• EXTRACTED ENTRIES:

▬▬▬▬▬▬▬▬▬▬

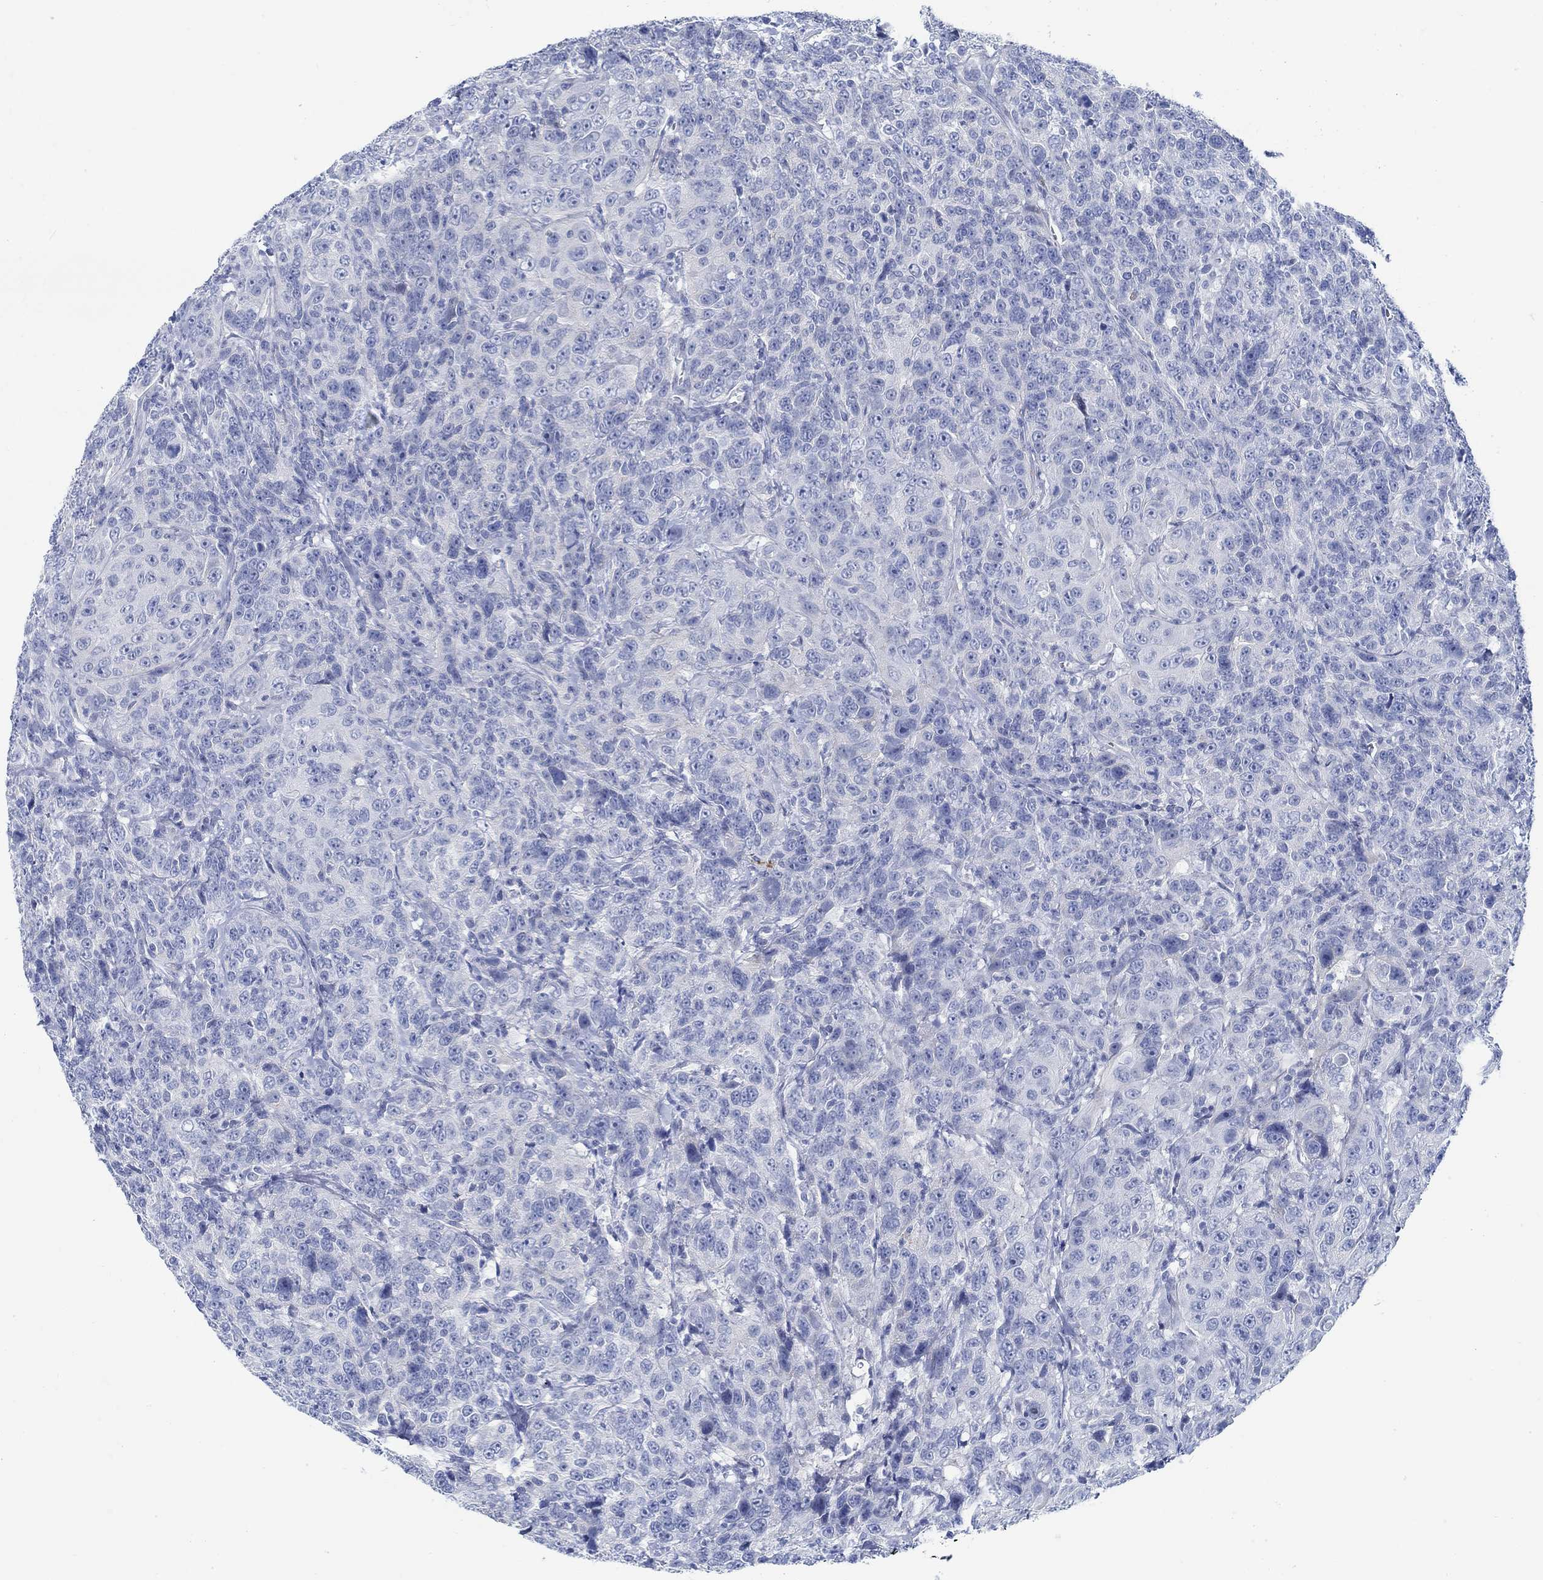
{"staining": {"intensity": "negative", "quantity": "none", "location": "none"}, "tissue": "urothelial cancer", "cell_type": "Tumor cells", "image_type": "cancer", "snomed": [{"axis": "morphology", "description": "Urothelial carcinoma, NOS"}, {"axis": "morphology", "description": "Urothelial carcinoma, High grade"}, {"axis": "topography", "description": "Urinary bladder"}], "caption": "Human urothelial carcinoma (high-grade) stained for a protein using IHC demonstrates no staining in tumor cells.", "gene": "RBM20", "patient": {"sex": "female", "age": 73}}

▬▬▬▬▬▬▬▬▬▬

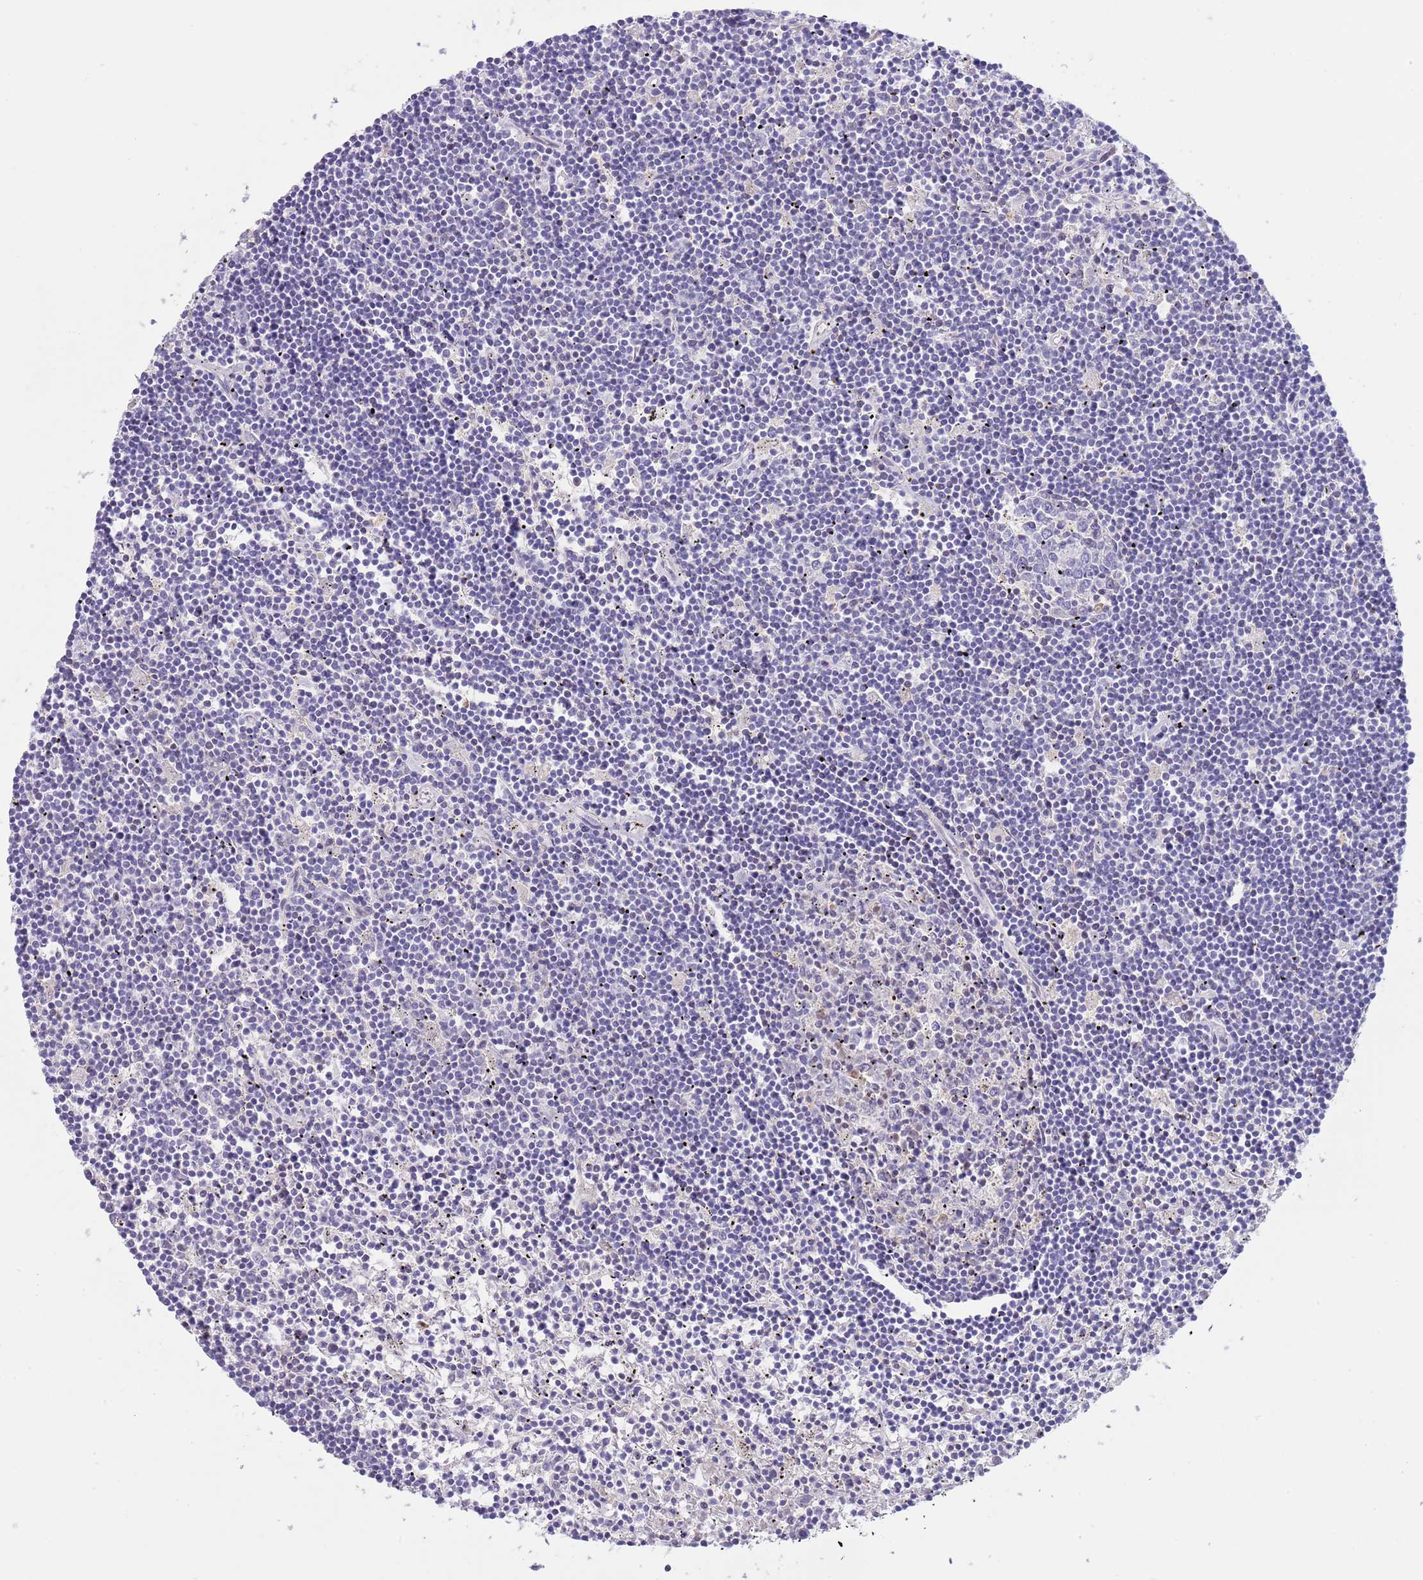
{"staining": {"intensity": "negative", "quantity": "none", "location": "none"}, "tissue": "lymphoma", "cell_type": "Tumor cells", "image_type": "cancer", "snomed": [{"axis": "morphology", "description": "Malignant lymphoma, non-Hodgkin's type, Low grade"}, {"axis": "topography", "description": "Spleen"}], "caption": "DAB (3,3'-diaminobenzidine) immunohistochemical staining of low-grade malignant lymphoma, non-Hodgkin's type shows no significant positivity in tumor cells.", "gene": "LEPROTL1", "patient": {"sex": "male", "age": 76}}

▬▬▬▬▬▬▬▬▬▬

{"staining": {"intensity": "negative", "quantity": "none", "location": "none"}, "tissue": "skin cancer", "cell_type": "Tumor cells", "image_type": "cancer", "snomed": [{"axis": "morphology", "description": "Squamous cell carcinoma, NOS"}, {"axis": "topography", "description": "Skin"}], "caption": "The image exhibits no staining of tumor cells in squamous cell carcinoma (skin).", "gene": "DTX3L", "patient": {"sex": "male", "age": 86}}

▬▬▬▬▬▬▬▬▬▬

• EXERCISE DESCRIPTION:
When a line in the listing has the string "carcinoma" in it, return that line.

• OUTPUT FOR THIS EXERCISE:
{"staining": {"intensity": "negative", "quantity": "none", "location": "none"}, "tissue": "urothelial cancer", "cell_type": "Tumor cells", "image_type": "cancer", "snomed": [{"axis": "morphology", "description": "Urothelial carcinoma, NOS"}, {"axis": "morphology", "description": "Urothelial carcinoma, High grade"}, {"axis": "topography", "description": "Urinary bladder"}], "caption": "Human urothelial carcinoma (high-grade) stained for a protein using IHC demonstrates no staining in tumor cells.", "gene": "RBM20", "patient": {"sex": "female", "age": 73}}
{"staining": {"intensity": "negative", "quantity": "none", "location": "none"}, "tissue": "skin cancer", "cell_type": "Tumor cells", "image_type": "cancer", "snomed": [{"axis": "morphology", "description": "Squamous cell carcinoma, NOS"}, {"axis": "topography", "description": "Skin"}], "caption": "The image exhibits no staining of tumor cells in squamous cell carcinoma (skin).", "gene": "DTX3L", "patient": {"sex": "male", "age": 86}}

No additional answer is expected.